A weapon. He’d had a weapon on him, and Cwan hadn’t seen it, else he might have tried to grab it himself. Then again, considering he was being choked at the time, it was probably understandable that he’d missed it considering it was dangling out of immediate sight behind him. But not, obviously, out of Kalinda’s sight.
“So you shook free from your captors and grabbed it from me. Very resourceful,” said Anubis. He was studying her with such intensity that it seemed as if his gaze were dissecting her. “There is more to you than meets the eye, I suspect.”
“And less to you, I’d say,” shot back Kalinda. Si Cwan had detected some slight trembling in her hands earlier as she held the scythe, but now it was rock steady.
She abruptly took a step toward Anubis, thrusting the scythe forward.
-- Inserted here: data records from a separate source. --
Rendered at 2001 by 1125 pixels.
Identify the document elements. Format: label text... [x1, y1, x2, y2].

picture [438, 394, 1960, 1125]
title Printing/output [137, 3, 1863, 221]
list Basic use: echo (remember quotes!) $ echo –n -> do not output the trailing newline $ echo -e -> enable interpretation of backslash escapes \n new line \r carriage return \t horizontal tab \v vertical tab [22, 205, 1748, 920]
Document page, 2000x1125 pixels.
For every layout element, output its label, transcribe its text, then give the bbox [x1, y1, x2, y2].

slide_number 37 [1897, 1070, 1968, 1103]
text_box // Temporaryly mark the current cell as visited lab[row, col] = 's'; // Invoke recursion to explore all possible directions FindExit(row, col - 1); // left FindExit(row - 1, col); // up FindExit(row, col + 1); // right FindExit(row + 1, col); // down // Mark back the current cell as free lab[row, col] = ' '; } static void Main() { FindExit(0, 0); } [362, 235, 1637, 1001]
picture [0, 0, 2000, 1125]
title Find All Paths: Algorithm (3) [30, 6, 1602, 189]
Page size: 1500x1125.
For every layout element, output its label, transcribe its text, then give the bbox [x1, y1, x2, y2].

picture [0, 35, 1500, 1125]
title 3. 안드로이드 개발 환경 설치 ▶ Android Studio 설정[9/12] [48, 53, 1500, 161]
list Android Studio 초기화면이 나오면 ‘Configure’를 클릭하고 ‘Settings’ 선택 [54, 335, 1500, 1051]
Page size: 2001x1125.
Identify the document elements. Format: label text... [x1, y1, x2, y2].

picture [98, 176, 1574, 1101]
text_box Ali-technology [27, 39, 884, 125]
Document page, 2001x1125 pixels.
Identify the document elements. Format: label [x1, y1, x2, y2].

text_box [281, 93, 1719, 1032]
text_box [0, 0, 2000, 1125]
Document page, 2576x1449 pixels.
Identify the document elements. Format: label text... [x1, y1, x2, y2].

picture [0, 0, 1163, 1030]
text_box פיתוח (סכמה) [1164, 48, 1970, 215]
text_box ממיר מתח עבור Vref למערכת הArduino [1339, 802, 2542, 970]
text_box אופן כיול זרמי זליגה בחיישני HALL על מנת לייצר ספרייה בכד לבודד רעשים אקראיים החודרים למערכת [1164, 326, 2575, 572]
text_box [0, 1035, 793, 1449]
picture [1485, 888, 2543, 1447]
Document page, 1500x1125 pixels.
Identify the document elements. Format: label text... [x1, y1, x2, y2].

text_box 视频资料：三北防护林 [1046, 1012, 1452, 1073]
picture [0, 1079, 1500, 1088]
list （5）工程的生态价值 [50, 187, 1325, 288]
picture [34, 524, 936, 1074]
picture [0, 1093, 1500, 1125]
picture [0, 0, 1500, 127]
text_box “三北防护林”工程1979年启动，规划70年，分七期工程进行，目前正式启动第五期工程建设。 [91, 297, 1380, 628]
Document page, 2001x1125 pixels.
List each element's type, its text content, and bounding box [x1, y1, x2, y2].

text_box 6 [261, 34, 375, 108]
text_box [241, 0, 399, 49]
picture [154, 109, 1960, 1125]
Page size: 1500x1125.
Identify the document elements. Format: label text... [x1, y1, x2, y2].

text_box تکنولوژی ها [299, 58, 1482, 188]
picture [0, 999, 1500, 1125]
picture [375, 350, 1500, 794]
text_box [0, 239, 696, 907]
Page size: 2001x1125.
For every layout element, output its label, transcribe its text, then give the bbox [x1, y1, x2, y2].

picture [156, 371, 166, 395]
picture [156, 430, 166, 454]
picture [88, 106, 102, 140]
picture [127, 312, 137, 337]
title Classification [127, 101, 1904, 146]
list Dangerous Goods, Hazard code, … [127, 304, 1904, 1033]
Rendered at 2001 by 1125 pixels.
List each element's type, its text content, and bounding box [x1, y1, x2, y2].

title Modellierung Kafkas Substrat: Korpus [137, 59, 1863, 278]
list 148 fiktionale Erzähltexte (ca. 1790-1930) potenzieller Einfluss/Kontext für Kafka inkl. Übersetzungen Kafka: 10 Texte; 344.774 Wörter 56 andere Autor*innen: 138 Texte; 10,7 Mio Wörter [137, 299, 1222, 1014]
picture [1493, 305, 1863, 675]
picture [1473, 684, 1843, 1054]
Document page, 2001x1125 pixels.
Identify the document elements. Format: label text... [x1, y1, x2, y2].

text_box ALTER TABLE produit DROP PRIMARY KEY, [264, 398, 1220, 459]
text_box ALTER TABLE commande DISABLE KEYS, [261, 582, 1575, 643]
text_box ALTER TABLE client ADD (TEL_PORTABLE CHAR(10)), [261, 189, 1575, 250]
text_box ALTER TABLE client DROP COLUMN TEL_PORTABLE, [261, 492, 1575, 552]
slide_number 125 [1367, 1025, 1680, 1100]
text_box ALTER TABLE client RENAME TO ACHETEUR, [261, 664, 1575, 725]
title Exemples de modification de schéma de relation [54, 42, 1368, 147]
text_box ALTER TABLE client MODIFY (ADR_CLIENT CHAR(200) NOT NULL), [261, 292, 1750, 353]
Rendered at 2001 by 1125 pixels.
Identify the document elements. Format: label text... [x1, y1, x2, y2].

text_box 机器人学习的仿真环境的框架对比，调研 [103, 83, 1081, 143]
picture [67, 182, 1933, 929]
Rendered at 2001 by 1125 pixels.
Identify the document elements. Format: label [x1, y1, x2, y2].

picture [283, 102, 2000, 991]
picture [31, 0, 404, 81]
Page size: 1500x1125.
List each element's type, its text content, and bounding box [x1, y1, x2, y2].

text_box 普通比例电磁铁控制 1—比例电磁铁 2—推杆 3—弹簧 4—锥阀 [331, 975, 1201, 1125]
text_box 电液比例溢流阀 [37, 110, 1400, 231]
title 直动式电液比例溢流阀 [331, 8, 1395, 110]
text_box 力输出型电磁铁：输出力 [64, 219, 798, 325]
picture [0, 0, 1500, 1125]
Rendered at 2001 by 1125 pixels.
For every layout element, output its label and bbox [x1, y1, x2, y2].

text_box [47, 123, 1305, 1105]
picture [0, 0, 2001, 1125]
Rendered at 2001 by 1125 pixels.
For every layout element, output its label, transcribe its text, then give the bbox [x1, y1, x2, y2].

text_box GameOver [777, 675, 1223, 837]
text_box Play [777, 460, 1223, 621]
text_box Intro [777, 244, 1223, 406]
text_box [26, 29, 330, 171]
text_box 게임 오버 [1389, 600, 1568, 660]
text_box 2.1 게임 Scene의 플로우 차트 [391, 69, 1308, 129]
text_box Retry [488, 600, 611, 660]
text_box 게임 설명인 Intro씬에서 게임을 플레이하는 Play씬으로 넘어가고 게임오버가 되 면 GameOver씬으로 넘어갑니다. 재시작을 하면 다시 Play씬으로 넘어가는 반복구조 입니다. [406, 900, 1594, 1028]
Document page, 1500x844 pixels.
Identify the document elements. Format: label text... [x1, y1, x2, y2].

The jackal-headed god did not flinch, but his eyes narrowed in what now seemed annoyance. It appeared that Kalinda’s amusement value to him was wearing thin.
“You have potential, child. But not as much as you think.” Then Lodec’s whimpering from nearby distracted him, and Anubis turned his attention to the injured Danteri with poorly disguised annoyance. “Cease your carrying-on. Pick up the hand. Hold it against your wrist.”
Lodec did as he wa
s instructed. He did so very tentatively, however, apparently appalled by the notion of touching his own severed hand. Anubis, seeming for all the world as if he’d forgotten that Kalinda was standing there—or perhaps he simply no longer cared—strode over toward the fallen Lodec and produced a small vial from the belt of his kilt. A thick, viscous green liquid was within, and he upended it so that it poured down upon the separation between hand and arm. Lodec let out another scream then, and this one made the earlier seem a mild squeak in comparison. There was a loud sizzling, like meat being cooked up, and the aroma almost triggered Cwan’s gag reflex. He was relieved he was able to squelch it in time; vomiting before one’s enemies was never a good idea.
“Stop your yowling,” commanded Anubis, and Lodec did the best he could. He sank his teeth into his lower lip and once again confined his pain to whimpering noises. As he did so, however, he was staring fixedly and with amazement at the point where he had pressed his hand against his arm. The tissue appeared to be reknitting, and there was already some movement visible at the ends of his fingers. “You see? You see how we take care of those who treat us properly?” continued Anubis, and Lodec managed a nod. “Good. I do not suggest you forget.”
“I will not, High One,” stammered Lodec in gratitude.
But Anubis had already forgotten about him, instead turning his attention once more to Kalinda. He cast a brief glance at Si Cwan as if trying to determine whether the Thallonian nobleman was worth further time, and obviously decided he wasn’t. “You trade in the ways of the dead, as I do. That gives us some common ground,” he growled. “And you did catch me unawares. You tricked me. I do appreciate a good trick, more than any others who live might. But do not, however, think that it gives us so much commonality that I will hesitate to treat you as anything other than an enemy.”
“Nor we, you,” Si Cwan said, rallying. He moved to Kalinda’s side, keeping a wary eye on the other senators. Cowed they might be by current circumstances, but Si Cwan had not forgotten for a moment the inordinate strength that had flowed through Lodec’s limbs.